The band wanted to play an encore but as they overran by twenty minutes, they were threatened with jail. Freddie in particular had little desire to be hauled away in a white leotard, so duly compiled. The host of the event, English music presenter Bob Harris, was given the unenviable task of informing the massive crowd that the show was over despite audience cries of “We want Queen!”. 

Despite the audience knowing the show was over they still chanted “why are we waiting?”. Not long after the police turned off the main power feed to the park forcing hundreds of thousands of people to make their own way out in sheer darkness. Their reasoning was that it was the only way to “control” such a large number of people with many of whom had been rowdy throughout the day. 

A year after the show in 1977, Brian reminisced about the day in an interview with Capital Radio; "It had a great sunny day for it, and everyone had a good time. There were still altercations on the day, and there was a big thing with the powers that be because they wouldn't let us go on and do the encore, about which we were very upset, having worked up for months and prepared for all that. They got very frightened because there were 150,000 people in Hyde Park in the dark, and they thought they were going to get out of hand. But in fact, there was no possible danger happening at all. Everyone was peaceful and having a good time."

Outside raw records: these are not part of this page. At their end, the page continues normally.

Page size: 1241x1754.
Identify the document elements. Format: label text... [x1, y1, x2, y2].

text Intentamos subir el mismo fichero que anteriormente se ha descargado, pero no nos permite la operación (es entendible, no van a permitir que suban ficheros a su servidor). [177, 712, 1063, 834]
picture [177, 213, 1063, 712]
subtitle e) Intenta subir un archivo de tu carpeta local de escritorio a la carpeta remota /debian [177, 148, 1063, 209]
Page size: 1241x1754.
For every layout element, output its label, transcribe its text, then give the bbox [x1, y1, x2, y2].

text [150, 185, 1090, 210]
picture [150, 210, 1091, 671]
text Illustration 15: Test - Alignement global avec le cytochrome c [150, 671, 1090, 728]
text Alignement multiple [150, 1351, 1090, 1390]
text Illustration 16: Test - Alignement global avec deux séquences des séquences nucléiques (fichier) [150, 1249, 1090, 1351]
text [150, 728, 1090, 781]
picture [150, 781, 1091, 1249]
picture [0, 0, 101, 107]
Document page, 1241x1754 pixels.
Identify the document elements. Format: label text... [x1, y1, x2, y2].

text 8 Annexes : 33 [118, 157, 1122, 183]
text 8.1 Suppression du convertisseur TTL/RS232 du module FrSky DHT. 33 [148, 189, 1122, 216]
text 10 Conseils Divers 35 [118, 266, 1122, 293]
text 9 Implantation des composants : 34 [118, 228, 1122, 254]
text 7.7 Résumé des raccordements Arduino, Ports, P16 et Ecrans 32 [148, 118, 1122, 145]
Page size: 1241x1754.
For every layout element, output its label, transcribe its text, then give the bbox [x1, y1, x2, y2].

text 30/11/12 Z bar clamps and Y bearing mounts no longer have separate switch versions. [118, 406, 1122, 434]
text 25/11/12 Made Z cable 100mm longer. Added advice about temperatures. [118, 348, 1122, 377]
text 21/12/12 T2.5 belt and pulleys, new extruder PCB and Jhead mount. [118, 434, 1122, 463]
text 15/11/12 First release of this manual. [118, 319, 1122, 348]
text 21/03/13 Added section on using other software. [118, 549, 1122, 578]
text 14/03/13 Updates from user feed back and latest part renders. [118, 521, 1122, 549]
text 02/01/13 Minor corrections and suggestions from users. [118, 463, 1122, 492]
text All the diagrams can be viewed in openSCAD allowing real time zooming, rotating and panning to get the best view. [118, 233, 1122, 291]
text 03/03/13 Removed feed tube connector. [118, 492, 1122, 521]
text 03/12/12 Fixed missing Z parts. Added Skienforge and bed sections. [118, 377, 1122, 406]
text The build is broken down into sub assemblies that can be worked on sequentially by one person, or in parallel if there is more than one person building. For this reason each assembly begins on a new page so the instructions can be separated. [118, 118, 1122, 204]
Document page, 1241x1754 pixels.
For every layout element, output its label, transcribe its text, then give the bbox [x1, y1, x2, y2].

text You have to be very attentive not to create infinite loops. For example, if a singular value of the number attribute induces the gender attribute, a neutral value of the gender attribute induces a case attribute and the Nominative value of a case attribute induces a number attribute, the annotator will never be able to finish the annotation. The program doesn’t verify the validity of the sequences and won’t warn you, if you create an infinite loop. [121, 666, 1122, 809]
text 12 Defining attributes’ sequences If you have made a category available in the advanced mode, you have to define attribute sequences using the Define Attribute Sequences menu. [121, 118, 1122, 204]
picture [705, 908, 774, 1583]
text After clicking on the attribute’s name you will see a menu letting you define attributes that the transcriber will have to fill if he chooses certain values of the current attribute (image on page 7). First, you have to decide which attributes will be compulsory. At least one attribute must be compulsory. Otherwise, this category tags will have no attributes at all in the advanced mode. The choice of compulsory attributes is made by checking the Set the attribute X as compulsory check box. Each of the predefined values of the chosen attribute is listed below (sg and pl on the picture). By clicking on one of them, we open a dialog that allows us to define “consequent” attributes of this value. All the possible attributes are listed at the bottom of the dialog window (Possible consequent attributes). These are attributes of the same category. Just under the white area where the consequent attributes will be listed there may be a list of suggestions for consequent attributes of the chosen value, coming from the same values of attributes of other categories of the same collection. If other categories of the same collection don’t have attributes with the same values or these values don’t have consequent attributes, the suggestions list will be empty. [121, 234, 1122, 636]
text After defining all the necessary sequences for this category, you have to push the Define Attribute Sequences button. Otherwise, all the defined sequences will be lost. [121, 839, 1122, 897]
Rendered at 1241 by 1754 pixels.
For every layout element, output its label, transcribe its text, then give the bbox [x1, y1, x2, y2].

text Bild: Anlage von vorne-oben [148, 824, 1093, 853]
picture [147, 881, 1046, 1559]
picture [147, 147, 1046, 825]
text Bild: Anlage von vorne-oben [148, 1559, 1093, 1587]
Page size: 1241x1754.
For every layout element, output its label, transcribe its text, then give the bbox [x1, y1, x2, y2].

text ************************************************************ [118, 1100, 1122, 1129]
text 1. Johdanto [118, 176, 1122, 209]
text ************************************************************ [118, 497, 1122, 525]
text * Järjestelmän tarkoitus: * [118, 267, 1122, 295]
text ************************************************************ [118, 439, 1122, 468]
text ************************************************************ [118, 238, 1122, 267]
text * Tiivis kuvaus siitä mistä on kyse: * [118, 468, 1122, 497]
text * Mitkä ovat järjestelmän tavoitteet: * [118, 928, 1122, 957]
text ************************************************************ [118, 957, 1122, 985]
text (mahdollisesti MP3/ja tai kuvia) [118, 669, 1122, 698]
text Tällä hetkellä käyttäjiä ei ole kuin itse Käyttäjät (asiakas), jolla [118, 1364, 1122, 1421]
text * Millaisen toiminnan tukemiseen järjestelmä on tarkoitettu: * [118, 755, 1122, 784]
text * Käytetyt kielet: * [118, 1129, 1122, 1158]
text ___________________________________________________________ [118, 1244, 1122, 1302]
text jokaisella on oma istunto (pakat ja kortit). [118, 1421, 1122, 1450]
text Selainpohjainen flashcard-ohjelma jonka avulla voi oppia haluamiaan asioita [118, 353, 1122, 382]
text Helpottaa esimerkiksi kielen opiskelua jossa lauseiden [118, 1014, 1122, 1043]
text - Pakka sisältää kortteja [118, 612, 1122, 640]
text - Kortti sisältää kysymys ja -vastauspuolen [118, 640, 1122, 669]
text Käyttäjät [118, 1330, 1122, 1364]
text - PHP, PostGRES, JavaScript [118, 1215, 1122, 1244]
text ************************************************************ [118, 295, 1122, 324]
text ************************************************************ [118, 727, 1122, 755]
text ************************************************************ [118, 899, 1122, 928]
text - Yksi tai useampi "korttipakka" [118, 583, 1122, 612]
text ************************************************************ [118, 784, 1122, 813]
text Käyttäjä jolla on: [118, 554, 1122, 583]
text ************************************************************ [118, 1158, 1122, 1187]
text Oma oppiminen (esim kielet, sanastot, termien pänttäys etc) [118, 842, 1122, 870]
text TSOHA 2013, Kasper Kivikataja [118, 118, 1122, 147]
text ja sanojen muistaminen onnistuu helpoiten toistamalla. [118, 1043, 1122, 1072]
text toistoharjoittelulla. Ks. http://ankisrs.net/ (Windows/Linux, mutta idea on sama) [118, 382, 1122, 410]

The whole show was filmed, and Roger stated in the Official Queen Fan Club Magazine in the Autumn edition of 1976 that “there should be a film of the Hyde Park show on TV soon”. However, just one song out of the entire eighty minutes show (“Sweet Lady”) was aired on the BBC’s The Old Grey Whistle Test. The song aired alongside an interview with Brian speaking to Bob Harris. Fortunately, over the years, the full pro-shot video has been leaked to fans and collectors albeit in a bad quality. The head of the Official Queen Fan Club Magazine, Jacky Smith said in 2001 that “the quality is very very bad, and they cannot 'rescue' it as it was filmed on 16mm and not stored properly.” It doesn’t help the fact that the footage was shot on video but stored on 16mm film. Despite this, several songs and excerpt of others have been shown on TV and in documentaries over the years in extremely good quality. But the chances of this concert getting fully released is deemed doubtful because it’s likely that a lot of this footage hasn’t survived. 

Even 43 years later, the band still think highly of their show at Hyde Park and is amongst some of the band’s most memorable shows ever played. This show is one of their highest attendances and it was by far the biggest the band played in the entire decade.